Load the saved PEFT model weights and evaluate the performance of the trained PEFT model. Compare the  results to the results from prior to fine-tuning.

In [120]:
from peft import PeftModelForSequenceClassification

# Reload the PEFT model
fine_tuned_model = PeftModelForSequenceClassification.from_pretrained(model,"gpt-lora")
fine_tuned_model.eval()

# Create trainer for evaluation
fine_tuned_trainer = Trainer(
    model=fine_tuned_model,
    args=training_args,
    eval_dataset=test_dataset,
    compute_metrics=compute_metrics,
)

# Evaluate fine-tuned model
fine_tuned_metrics = fine_tuned_trainer.evaluate()
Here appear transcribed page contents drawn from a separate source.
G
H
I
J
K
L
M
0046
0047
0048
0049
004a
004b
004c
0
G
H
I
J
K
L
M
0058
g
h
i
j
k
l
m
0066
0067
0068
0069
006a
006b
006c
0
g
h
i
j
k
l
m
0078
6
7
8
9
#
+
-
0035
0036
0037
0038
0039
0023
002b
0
# Print comparison of metrics
print("\nPerformance Comparison:")
print("-" * 50)
print("Metric       | Baseline | Fine-tuned")
print("-" * 50)
print(f"Accuracy     | {baseline_metrics['eval_accuracy']:.4f}   | {fine_tuned_metrics['eval_accuracy']:.4f}")
print(f"F1 Score     | {baseline_metrics['eval_f1']:.4f}   | {fine_tuned_metrics['eval_f1']:.4f}")
print(f"Loss         | {baseline_metrics['eval_loss']:.4f}   | {fine_tuned_metrics['eval_loss']:.4f}")
print("-" * 50)


#### Key Observations ####
- The PEFT model significantly outperforms the Base Model in accuracy and F1 score, indicating better generalization and effectiveness.
- The PEFT model slightly reduces the evaluation loss compared to the Base Model.

In [123]:
# Demonstrate inference on sample texts
sample_texts = [
    "The movie was absolutely wonderful! A masterpiece.",
    "Terrible movie. I would not recommend it to anyone.",
    "It was just okay, nothing too special.",
]
inputs = tokenizer(sample_texts, return_tensors="pt", padding=True, truncation=True, max_length=512)
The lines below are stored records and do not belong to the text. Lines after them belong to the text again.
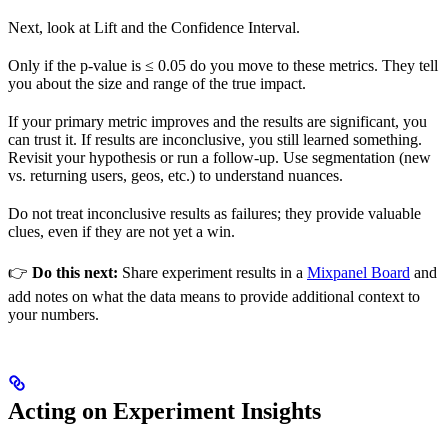
Next, look at Lift and the Confidence Interval.
Only if the p-value is ≤ 0.05 do you move to these metrics. They tell
you about the size and range of the true impact.
If your primary metric improves and the results are significant, you
can trust it. If results are inconclusive, you still learned something.
Revisit your hypothesis or run a follow-up. Use segmentation (new
vs. returning users, geos, etc.) to understand nuances.
Do not treat inconclusive results as failures; they provide valuable
clues, even if they are not yet a win.
👉
Do this next:
Share experiment results in a
Mixpanel Board
and
add notes on what the data means to provide additional context to
your numbers.
Acting on Experiment Insights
# Move model and inputs to device
device = "cuda" if torch.cuda.is_available() else "cpu"
fine_tuned_model.to(device)
inputs = {k: v.to(device) for k, v in inputs.items()}

# Perform inference
outputs = fine_tuned_model(**inputs)
predictions = np.argmax(outputs.logits.detach().numpy(), axis=-1)

# Make a dataframe with the sample texts, predictions, and predicted labels
import pandas as pd
df = pd.DataFrame({
    "text": sample_texts,
    "prediction": predictions,
    "predicted_label": [model.config.id2label[p] for p in predictions]
}) 

# Show all the cells in the dataframe
pd.set_option("display.max_colwidth", None)
print(df)

### Key Observations ###

- The model accurately classified one review as positive (1), which was a highly favorable comment about the movie.
- It correctly identified a negative review as negative (0), showcasing its ability to discern critical feedback.
- A neutral or mixed review was also classified as negative (0), which might indicate a lack of nuance in distinguishing between neutral and negative sentiments.

Overall, the model performed well in identifying clear positive and negative sentiments but might need refinement to handle more nuanced or neutral statements effectively.